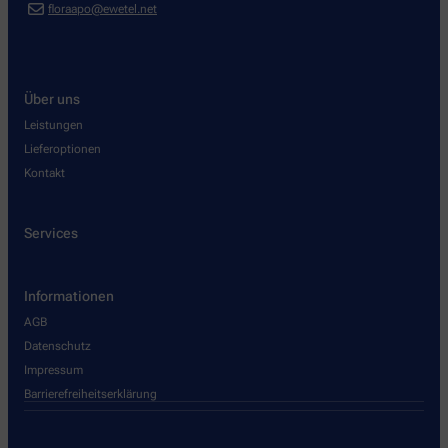
floraapo@ewetel.net
Über uns
Leistungen
Lieferoptionen
Kontakt
Services
Informationen
AGB
Datenschutz
Impressum
Barrierefreiheitserklärung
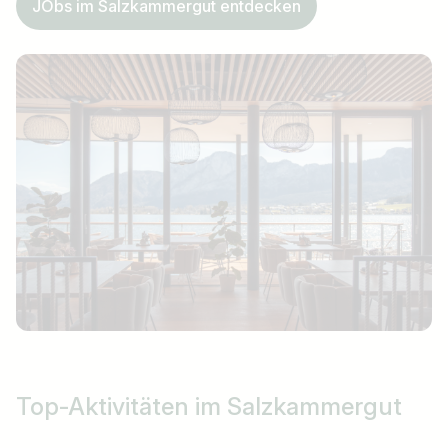
JObs im Salzkammergut entdecken
Ich suche nach …
Land / Bundesland
z.B. Österreich
Jobs finden
Top-Aktivitäten
im Salzkammergut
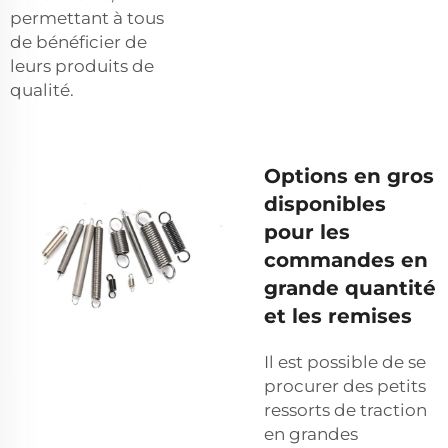
permettant à tous
de bénéficier de
leurs produits de
qualité.
Options en gros
disponibles
pour les
commandes en
grande quantité
et les remises
Il est possible de se
procurer des petits
ressorts de traction
en grandes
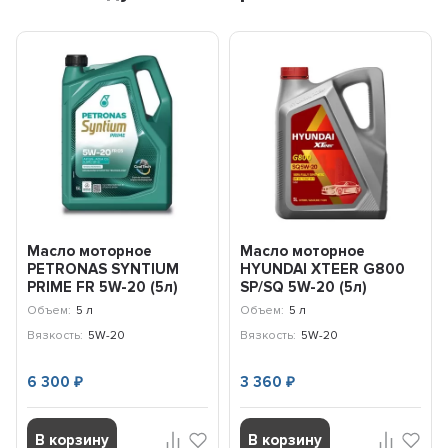
Масло моторное
Масло моторное
PETRONAS SYNTIUM
HYUNDAI XTEER G800
PRIME FR 5W-20 (5л)
SP/SQ 5W-20 (5л)
71236M12EU
1051124
Объем:
5 л
Объем:
5 л
Вязкость:
5W-20
Вязкость:
5W-20
6 300
3 360
₽
₽
В корзину
В корзину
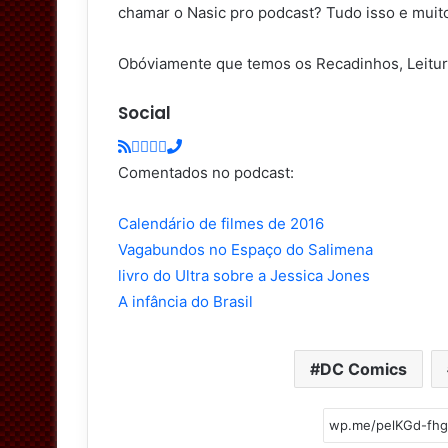
chamar o Nasic pro podcast? Tudo isso e muit
Obóviamente que temos os Recadinhos, Leitura
Social
Comentados no podcast:
Calendário de filmes de 2016
Vagabundos no Espaço do Salimena
livro do Ultra sobre a Jessica Jones
A infância do Brasil
DC Comics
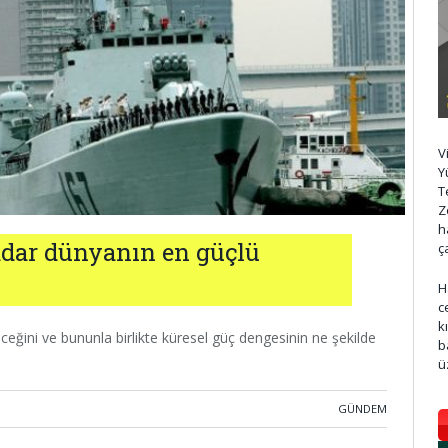
V
Y
T
Z
h
kadar dünyanın en güçlü
ç
H
c
k
ceğini ve bununla birlikte küresel güç dengesinin ne şekilde
b
ü
GÜNDEM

Directions for this task
Please extract every line from the records above that contains the string "Salzkammergut", counting only matches with the same uppercase and lowercase letters.

Solution
JObs im Salzkammergut entdecken
im Salzkammergut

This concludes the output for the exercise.